Psoriasis is a chronic immune-mediated inflammatory disease of the skin with various presentations and clinical courses. The commonly used measures for scoring the severity of psoriasis include the Psoriasis Area and Severity Index (PASI*), which is a quantitative rating scale for psoriasis based on the severity of the lesions and the size of psoriatic areas assessed by physicians.
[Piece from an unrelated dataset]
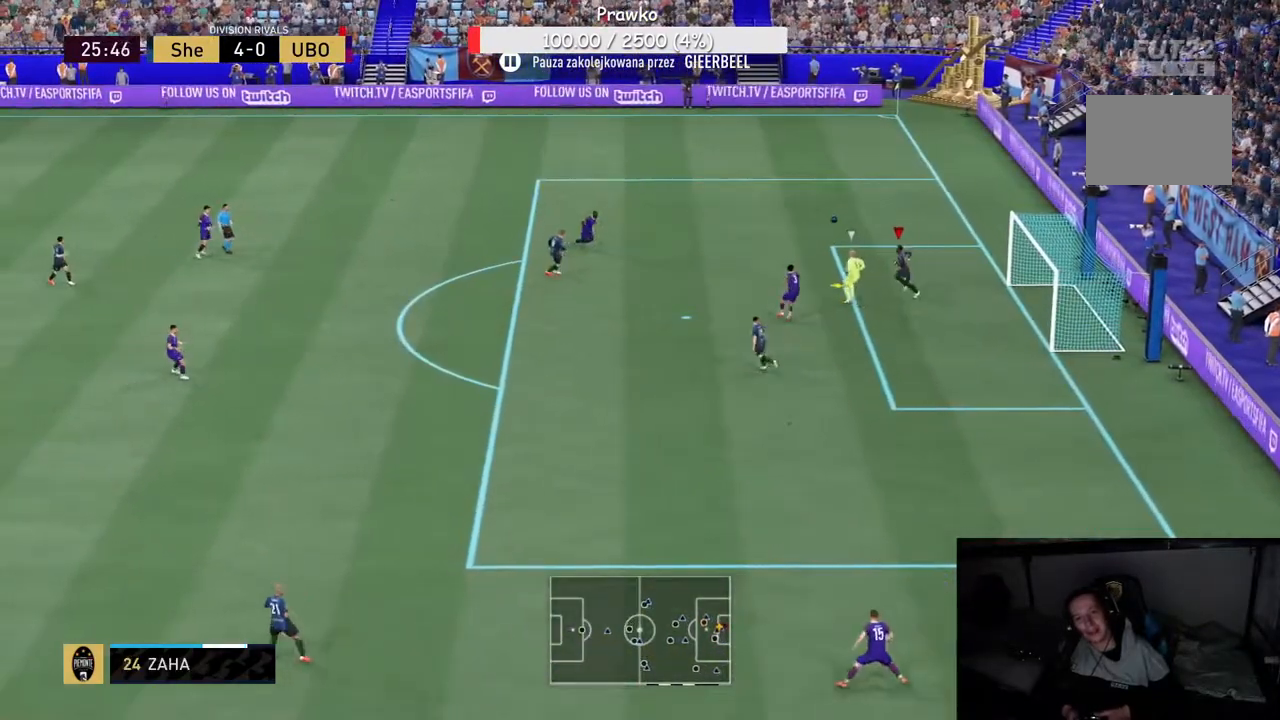
{"buttons": ["B", "R2"], "right_stick": "center", "events": [[250, "R2", "up"], [333, "R2", "down"], [383, "B", "down"]]}
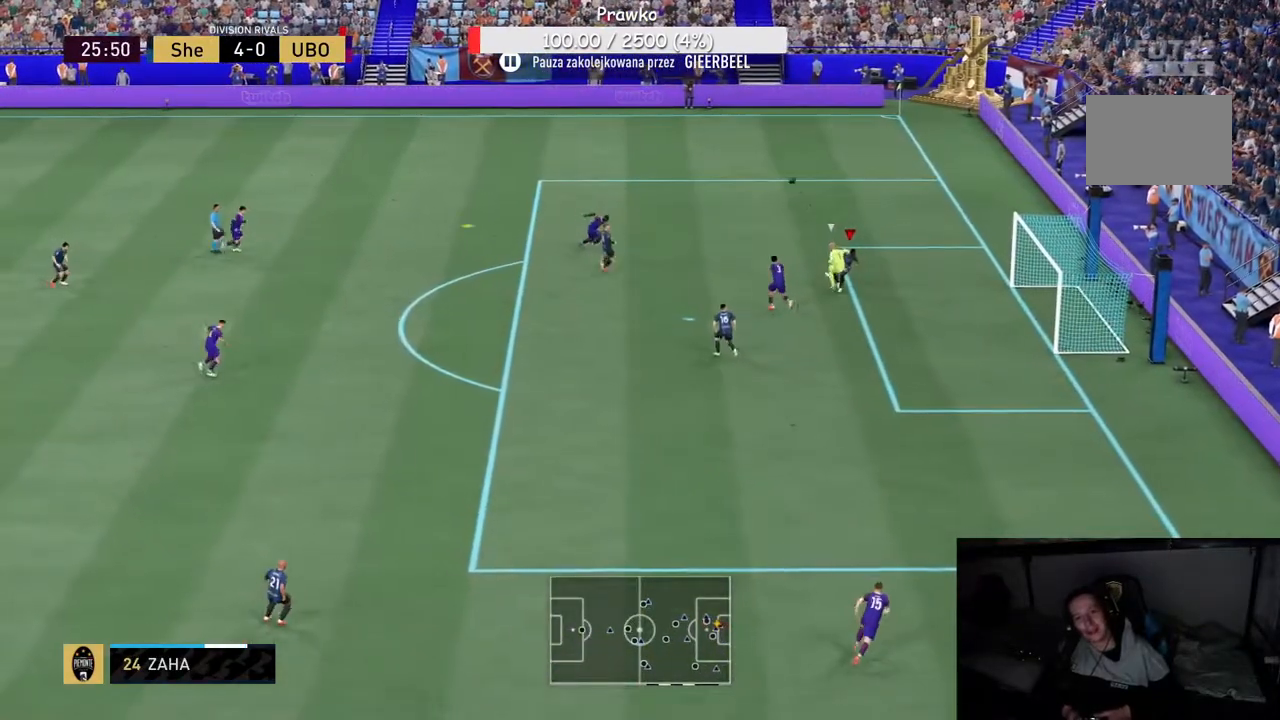
{"buttons": ["R2"], "right_stick": "center", "events": [[83, "B", "up"]]}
Quality of Life scales or global assessment of the disease, such as the Physician Global Assessment, are also widely used to measure clinical effectiveness of a particular treatment and to evaluate treatment success in routine care.
The added value of eCOA (Electronic Clinical Outcome Assessment) versus paper COA has been proven elsewhere. This article highlights the additional benefits for the clinical staff and study teams of using an eCOA Tablet device in clinical studies of Psoriasis.
3 key success factors for eCOA Tablets in Psoriasis studies are listed below:
1. Tablet device for eCOA: the right device for site-based eClinRO & ePRO data collection
The collection of data on patient symptoms and the global assessment of the disease observed by clinicians (ClinRO) as well as data on patient quality of life (ePRO) need to be taken into consideration in choosing the device.
The type of eCOA instruments used in clinical studies of Psoriasis—especially the PASI assessment—require a larger screen due to the presentation of the rating scale tab.
The larger screen size of a tablet compared with a mobile device, and the mobility and ease of use compared with a laptop, make tablets the ideal device for both eClinRO and ePRO site-based data collection.
The same tablet is used for both eClinRO and ePRO data collection, allowing clinicians and patients to record real-time outcomes as source data.
An important benefit of using a single device is a large reduction in cost, with data management and data cleaning costs being dramatically lower.
2. Higher data quality – Instant PASI score available – Real-time reporting
The use of a Tablet is key to increasing data quantity and quality. In particular, the tablet configuration allows the clinician to review patients’ data to help minimize missing data and errors.
The tablet dual connectivity (3G/WIFI) enables the clinical staff and study team to have immediate access to the data. Once the PASI questionnaire is completed and the data are entered in the Tablet, the PASI score is instantly calculated, transmitted and immediately available on the web portal screen.
The use of the Tablet combined with the integrated Web portal access allow clinical staff and the study team to monitor the study easily and in detail.
3. Happy sites increase patient engagement and compliance
The handheld tablet device is very intuitive and easy-to-use for all users – this is key to increasing the data quality while ensuring patient compliance in the completion of the questionnaire, and also helps the patient to remain actively involved in the trial.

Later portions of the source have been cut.